LabelboxOctober 14, 2020

How Cape Analytics uses active learning to get to production AI faster

Cape Analytics enables insurers and other property stakeholders to access valuable property attributes during underwriting, by using computer vision algorithms to extract information from geospatial imagery. The power of this solution lies in combining the accuracy and detail of property information traditionally relegated to in-person inspections, with the lightning speed of a living database covering the entire property base of the US, and delivering this information in a matter of seconds.

The Cape team wanted to explore ways to speed up labeling times and found active learning tools to be particularly useful for accomplishing this goal. By creating a labeling workflow whereby low confidence predictions were visible and prioritized to their data scientists and labelers, their team was able to quickly analyze and correct labels.

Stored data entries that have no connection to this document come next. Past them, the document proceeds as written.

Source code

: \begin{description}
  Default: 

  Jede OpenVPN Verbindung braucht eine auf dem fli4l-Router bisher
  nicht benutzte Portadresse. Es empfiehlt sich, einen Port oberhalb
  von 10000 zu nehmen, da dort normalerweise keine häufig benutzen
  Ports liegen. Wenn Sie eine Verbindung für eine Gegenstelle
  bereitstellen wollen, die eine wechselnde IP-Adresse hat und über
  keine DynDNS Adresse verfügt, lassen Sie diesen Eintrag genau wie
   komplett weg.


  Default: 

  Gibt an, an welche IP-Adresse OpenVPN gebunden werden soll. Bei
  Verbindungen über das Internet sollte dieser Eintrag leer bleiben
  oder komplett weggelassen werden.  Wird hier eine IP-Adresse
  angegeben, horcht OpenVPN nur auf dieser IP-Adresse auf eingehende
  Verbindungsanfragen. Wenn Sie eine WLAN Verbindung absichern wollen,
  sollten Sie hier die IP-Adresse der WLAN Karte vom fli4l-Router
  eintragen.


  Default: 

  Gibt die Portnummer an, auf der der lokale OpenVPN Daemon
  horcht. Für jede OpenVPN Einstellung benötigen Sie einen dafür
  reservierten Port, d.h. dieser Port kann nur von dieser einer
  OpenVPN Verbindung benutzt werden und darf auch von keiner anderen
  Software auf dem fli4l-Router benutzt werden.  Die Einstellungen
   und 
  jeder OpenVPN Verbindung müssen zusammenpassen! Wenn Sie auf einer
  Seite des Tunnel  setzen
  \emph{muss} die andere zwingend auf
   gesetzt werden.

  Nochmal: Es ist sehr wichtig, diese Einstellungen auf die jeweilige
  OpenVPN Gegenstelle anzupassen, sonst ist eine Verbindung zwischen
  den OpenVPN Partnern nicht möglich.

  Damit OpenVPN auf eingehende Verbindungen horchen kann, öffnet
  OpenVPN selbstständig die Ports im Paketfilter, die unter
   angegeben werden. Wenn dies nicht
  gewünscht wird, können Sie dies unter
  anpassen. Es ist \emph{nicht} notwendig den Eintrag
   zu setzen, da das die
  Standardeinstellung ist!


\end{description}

One vivid example involves the Cape team’s efforts to identify yard debris. It’s important to identify debris on residential properties because it typically results in higher risk from an insurance point of view. However, it is challenging to build training models that correctly identify such materials because the taxonomy is difficult to explain to an annotation team—for example, it can be hard to distinguish debris from yard furniture that isn’t neatly arranged, or construction materials lying around. In fact, by managing their iteration cycle via Labelbox, the Cape team discovered that in some geographic areas, models could be confused by natural features and incorrectly tagged these objects as yard debris.

Locating yard debris using a model trained on geospatial imagery that provides property specific intelligence

To solve this problem, the Cape team ran an iterative active learning cycle within their model training pipeline, determining areas of low model confidence and then prioritizing those areas for additional labeling via Labelbox. This iterative cycle increased overall model accuracy in a targeted manner. From their experience, specifying where a model may be uncertain allowed for more rapid fixes which led to more performant model outcomes.

Showing labelers lower confidence areas also required well-designed queue management systems because of the complexity in automatically routing labeling tasks to the right team members. The aggregate time saved from utilizing Labelbox’s queue management systems in tandem with active learning cycles, represented an estimated 30%+ increase in total time savings, as well as months of custom development work in engineering hours.

“There are many labeling tools out there but the Labelbox backend is the real differentiator. With dynamic queueing, our labelers are never out of work, which was a major upgrade compared to our old internal tools — both from a productivity and speed-to-production point of view.” - Cape Analytics, Head of Engineering

Cape Analytics’s finely tuned approach to defining risk is one of the key reasons the company is growing so quickly. Since their founding, Cape Analytics applied rigorous deep learning model building techniques to geospatial imagery in order to build impactful solutions for insurance and beyond.